Every year on Christmas Eve my husband’s extended family gathers in their Grandparents front room to read The Christmas Story from Luke 2. Gathering in the front room is unique because we are only allowed in the front room on one day a year - the night Christ was born. Smells of Christmas dinner are strong throughout the house while cousins gather at the feet of Papa. Papa carefully and thoughtfully selects someone to read the Christmas story from the special edition Bible we can only touch on Christmas Eve. It is the highest honor you can get in the family to be asked to read the Christmas Story aloud to the family.
Two years ago (when I was pregnant with baby #1) Papa called on me because he said I reminded him of Mary that year. I remember standing up and walking over to sit by Papa. The phrase “great with child” had never felt more real than it had at that moment with every eye on me. I picked up the 10-pound gold-leaf Bible and placed it on my lap and began reading. As I read I couldn’t help but think of Mary and all the concerns she must have had at that time.
But did I deserve to be compared to Mary that night? The comparison was profound to me. It would seem that I should have been filled for a moment with pride considering that my job carrying this unborn child was a high compliment. Yet, almost immediately, I felt a rushing wave of guilt.
I cowered from the comparison. How many times had I commented out loud, under my breath, to my spouse, or simply in my mind about the list of things that I had done to make this pregnancy successful? I wanted, for a small moment, for my husband to recognize and be grateful. It shouldn't seem wrong to desire my husband to be grateful; however, in that moment of clarity, I realized I was negatively dwelling on my feelings - wanting to invite him into my 'pity-party.'
This compassion awoke in me a new concept: carrying the baby happily, not begrudgingly. Sure, I was grateful to be pregnant, but was I acting like it? I realized in that moment that it was more important to me to have my spouse know how hard the pregnancy was on me, than for me to truly appreciate the pregnancy.
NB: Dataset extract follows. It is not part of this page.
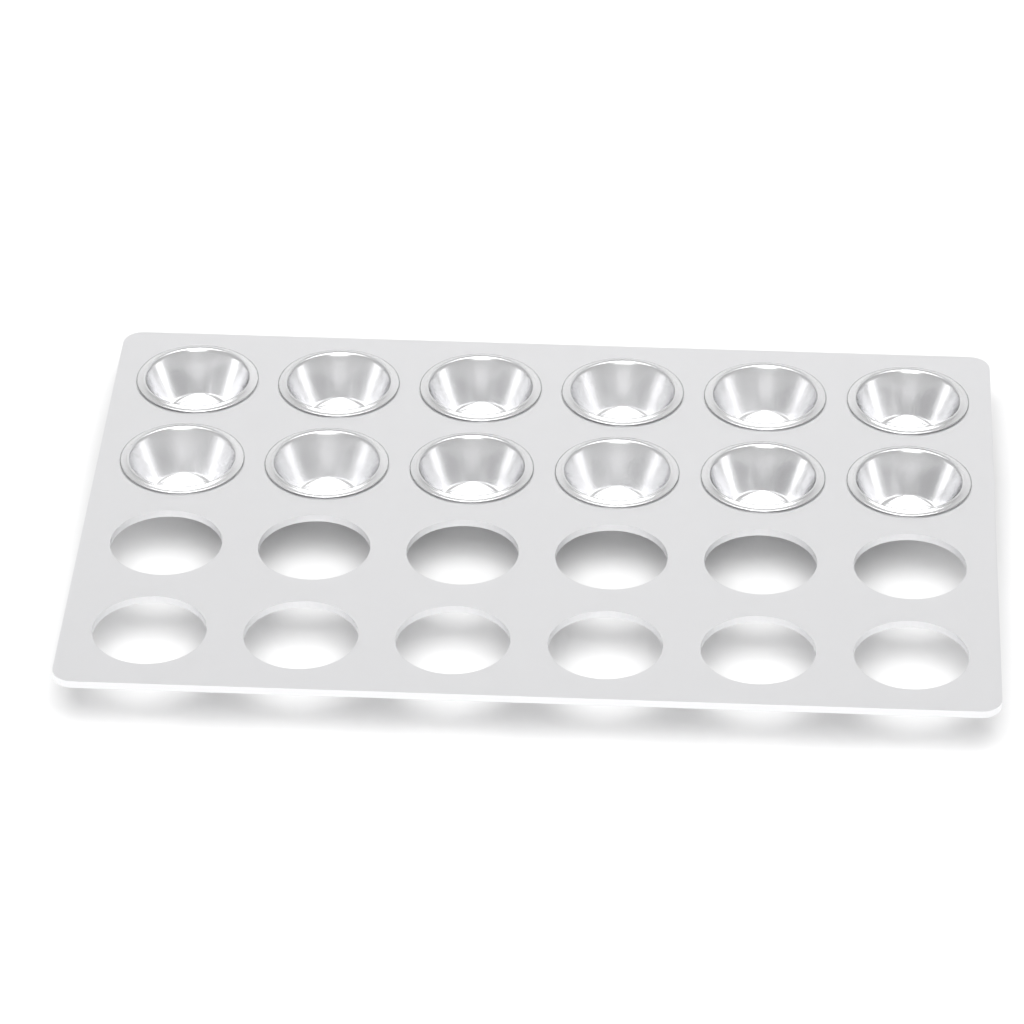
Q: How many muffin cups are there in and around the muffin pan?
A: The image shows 12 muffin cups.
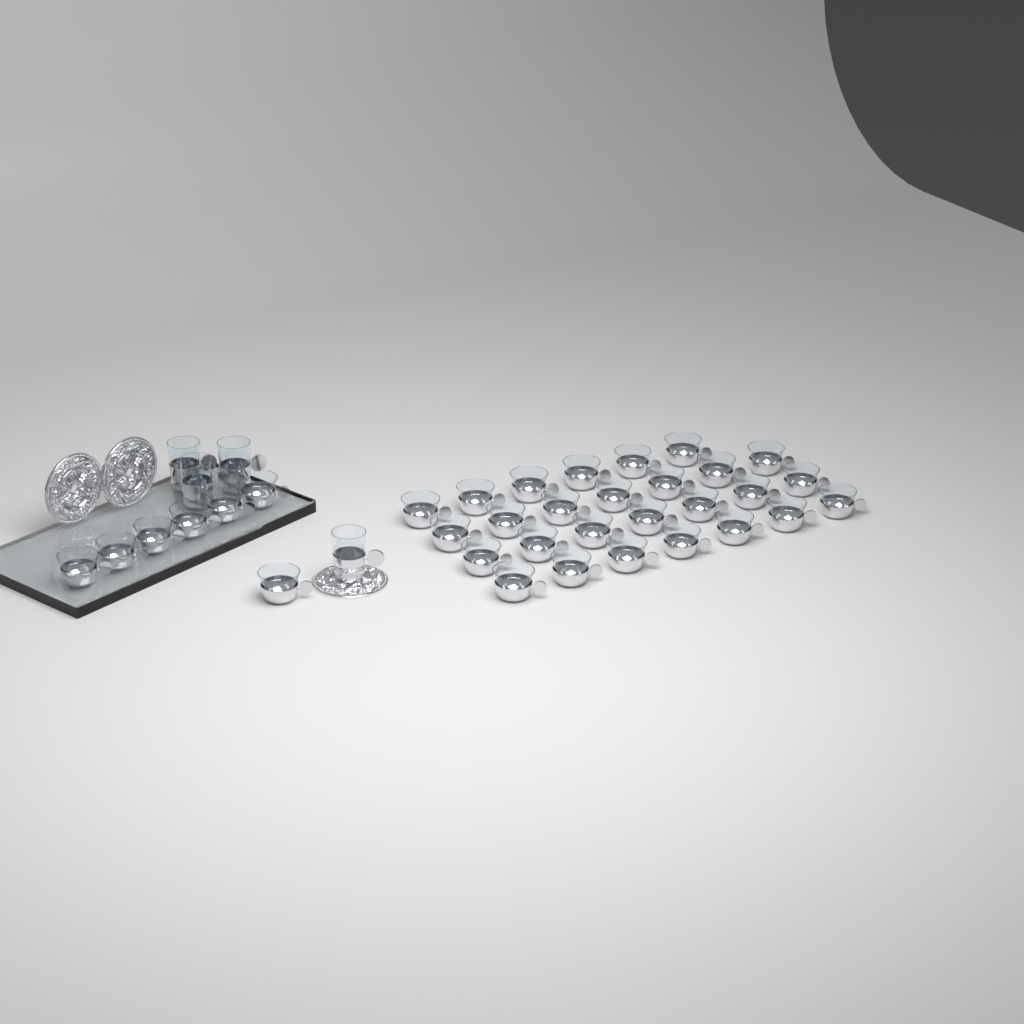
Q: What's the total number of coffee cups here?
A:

But how would Christ handle the situation? Not for praise. Not for recognition. Not for a hug, or a foot massage or even a 'thank you.'
I should carry this unborn child happily because that's how He would. With a perfect love.
All that Christ did - all that he stood for and accomplished - was for us, to help us set our eyes ultimately on Heavenly Father. He always pointed the glory, honor, and praise back to His Father, never asking or accepting credit from anyone because it was never about Him.
I don’t know a single person that honestly likes being pregnant. Regardless, my job during this pregnancy (and always) is to point my actions to the Savior, who will then point them to The Father. It isn’t about what I’ve done for anyone, it's about what heart I do it with.
When I show my spouse or those around me who He is through my actions and my heart, then, and only then, can I consider myself to be like Mary being “great with child” who pointed her actions to Christ, who pointed His actions to Heavenly Father.
This Christmas season let us try and not focus on how inconvenienced we are with the hustle and bustle of our never ending to-do list, but instead check-in with the intentions of our heart and make certain they are centered on Him.